Rich Petriccione, athletic director at Iona, is adamant about the need for minimum standards, including the SAT.
“We're at a disadvantage [with the Division I-A colleges] because we don't take just anyone,” he asserted. “At our school, just meeting minimum standards usually means a student won't be admitted.”
Petriccione pointed out that the 400 student-athletes at Iona had a grade point average of 3.0 for the fall 1998 semester.
Like Petriccione, Loyola's Athletic Director Joe Boylan enforces high academic standards for his athletes. “The big issue is, what do they do after they earn their degree?” Boylan said. “It's critical that they do graduate, and then become productive in society. That's our challenge.”
Loyola is indeed meeting that challenge; more than 80% of all student-athletes who attend the college earn a four-year degree. “If you create an academic environment, the student-athlete will respond positively,” Boylan said.
A similar view is held by the University of San Francisco, which also enjoys a high graduation rate among student-athletes. Jim Wiser, vice president for academic affairs, said the university looks at the overall student-athlete record, from class rank to courses taken, and grades earned in those courses. And, yes, they also use the SAT score as a criterion.
The question arises, what can be done, especially with minority students, to raise their SAT scores? One answer came from Robin Gusick, director of Community Outreach for Kaplan Educational Centers, a nationwide organization that prepares students-athletes and non-athletes for the dreaded SAT.
Gusick oversees the Good Sports Athletic Scholars Program, which was created to help financially disadvantaged student-athletes, largely minority, to meet NCAA standards for both the SAT and ACT (American College Test).
“We've had incredible results with this program,” she said. “Any student who completes the 35-hour Kaplan program is guaranteed to raise his or her SAT score by 100 points. For those in the Good Sports program, the average has been a 200-point increase.”
Gusick said her organization recruits students through high school coaches and guidance counselors, who then nominate minority students for Good Sports. There is no charge to the student.
She said standards are important, because the combined high school grade point average and SAT are the best indicators of how a student-athlete will do in college. She added that the SAT is a window on a larger societal issue.
“Disadvantaged students don't always have access to the best academic resources,” Gusick noted. “We help provide them with a chance to enhance their academic skills and open the door of opportunity to succeed as college-level students, as well as athletes.”
Notre Dame's sports information director, John Heisler, said, “We like to think student-athletes want our institution because of the academics, not because of our sports reputation.”
He noted that every sport must have its schedule approved by a faculty board, which dictates a student can't miss three classes because of games or practice in any semester. Heisler also said Notre Dame goes an extra step for student-athletes with a support service network that oversees an athlete's classroom progress.
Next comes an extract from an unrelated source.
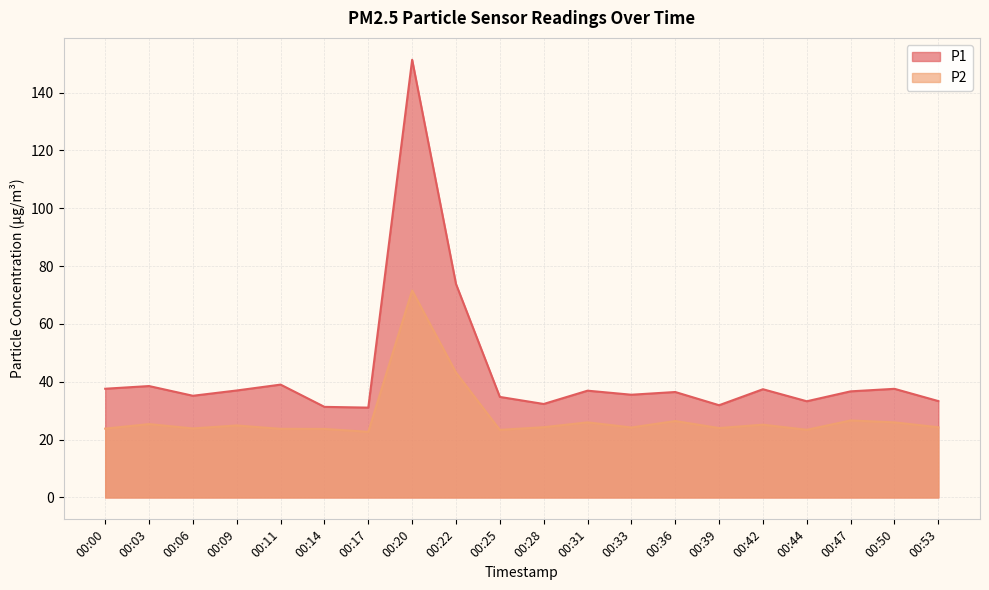

Rank the categories by P2 value from lowest to highest.

00:17, 00:25, 00:44, 00:14, 00:11, 00:00, 00:06, 00:39, 00:33, 00:53, 00:28, 00:09, 00:42, 00:03, 00:31, 00:50, 00:36, 00:47, 00:22, 00:20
“The SAT situation might represent a radical change for some colleges, but it won't have a tremendous effect on us,” Heisler said. “Our admissions people are interested in the quality of a prospective student's core courses and other academic factors.”
What happens next in the boiling SAT cauldron is uncertain. NCAA president Cedric Dempsey said the organization will consider over the next several weeks whether to utilize current grade-point-average and core-course standards as minimum academic rules, or move forward with no standardized rules in place while it appeals the judge's ruling.
— Jim Malerba writes from Hamden, Connecticut.